The flat, undifferentiated VMT fee would be like a butcher that charged a single price per pound for every cut of meat in the shop. You’d quickly find that you would have long lines of people lining up to buy steak and you’d end up throwing out over-priced hamburger that no one would buy. A key part of a VMT fee should be its ability to signal to users how much travel costs to society as a whole, depending on when, where and how they do it. A flat fee per mile, whether it’s in Manhattan, New York or Manhattan, Kansas, or at 5am or 5pm, will do nothing to encourage people to use cars at more efficient times or places, or to choose to take transit, bike, or walk instead.

Getting a VMT fee right is going to become increasingly important, because the problem of mis-pricing and under-pricing road use is going to become much worse in the years ahead. The business models of Uber and other “ride-sharing” services are predicated on very low-cost access to the public right of way.

Already, there is evidence that the growth of Uber and other for-hire vehicles is putting further strains on the very limited street capacity of New York. The number of for-hire vehicles in the city has grown 63 percent since 2011, and traffic speeds on Manhattan streets have fallen 9 percent since 2010. Slower traffic has resulted in slower rush hour bus service, and contributed to declining Manhattan bus ridership, which fell 5.8 percent last year.

The problem will mushroom if, as many expect, someone figures out how to build and deploy fully autonomous vehicles. If they aren’t charged for their use of the public right of way – both when carrying paying passengers, or when hovering in high volume locations – we’ll likely see even greater congestion of the roadway. Under-priced roads signal to road users–and innovative transportation companies–to over-use them, with potentially negative effects for the entire system.

We had a preview of this problem with the short-lived parking App, Monkey Park, which set up a way for people to auction off public, on-street parking spaces as they drove away. Unlike with Uber and Air BNB, San Francisco successfully imposed a cease-and-desist order, based on the premise that it’s illegal to sell public space. Monkey Park’s business model was predicated on extracting profit from an under-priced public resource—which is exactly what is at work with Uber and other businesses providing traffic in public streets.

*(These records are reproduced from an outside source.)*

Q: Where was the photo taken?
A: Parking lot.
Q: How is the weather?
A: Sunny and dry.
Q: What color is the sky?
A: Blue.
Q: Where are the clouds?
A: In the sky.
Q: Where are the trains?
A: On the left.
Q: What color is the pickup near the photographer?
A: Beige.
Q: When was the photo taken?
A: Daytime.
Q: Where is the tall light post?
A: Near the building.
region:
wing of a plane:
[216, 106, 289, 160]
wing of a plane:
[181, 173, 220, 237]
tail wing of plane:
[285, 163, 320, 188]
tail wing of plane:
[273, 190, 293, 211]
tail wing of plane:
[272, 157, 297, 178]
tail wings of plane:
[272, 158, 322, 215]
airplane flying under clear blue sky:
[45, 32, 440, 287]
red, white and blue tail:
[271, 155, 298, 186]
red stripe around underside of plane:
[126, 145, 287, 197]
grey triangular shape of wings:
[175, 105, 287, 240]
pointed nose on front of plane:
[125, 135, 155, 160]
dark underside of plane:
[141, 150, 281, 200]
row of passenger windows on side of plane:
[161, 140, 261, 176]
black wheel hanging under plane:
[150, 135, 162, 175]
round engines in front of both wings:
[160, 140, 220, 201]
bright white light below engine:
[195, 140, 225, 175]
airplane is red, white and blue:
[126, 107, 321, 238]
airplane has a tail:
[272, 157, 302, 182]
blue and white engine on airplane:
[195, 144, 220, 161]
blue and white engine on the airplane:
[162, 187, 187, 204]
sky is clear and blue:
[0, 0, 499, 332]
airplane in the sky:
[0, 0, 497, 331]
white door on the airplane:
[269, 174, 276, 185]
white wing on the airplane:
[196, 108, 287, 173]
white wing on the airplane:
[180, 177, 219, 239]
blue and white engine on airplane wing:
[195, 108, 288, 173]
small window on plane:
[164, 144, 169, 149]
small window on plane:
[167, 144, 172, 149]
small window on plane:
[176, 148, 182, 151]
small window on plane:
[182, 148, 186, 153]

It’s tempting to treat road pricing as just a way to raise more money for construction and maintenance. But that would be a huge mistake. If we get the prices right, we can make a significant dent in congestion by signalling to travelers how to make more efficient use of the roads we have, avoiding the need for expensive new capacity.

Already, we have good models of how this works with congestion pricing systems that vary by place and time of day in London, Stockholm and Singapore. San Francisco has implemented variable pricing for parking and has explored proposals to charge for vehicle miles traveled–based on time of day. And the evidence from earlier experiments in Oregon is clear, while a flat VMT fee has very little impact on peak hour travel, a fee that ranges from .4 cents a mile (off peak) to 10 cents per mile during peak hours in the central city would reduce vehicle miles traveled by more than 20 percent.

Our transportation problems are–at their root–a product of getting the prices wrong. If we adopt some kind of VMT fee, we have a once in several generations chance to get the prices right. Let’s not blow it by failing to make sure that the way we price roads and travel sends the right signals to everyone about how, and when to use the roads. The devil is in the details here.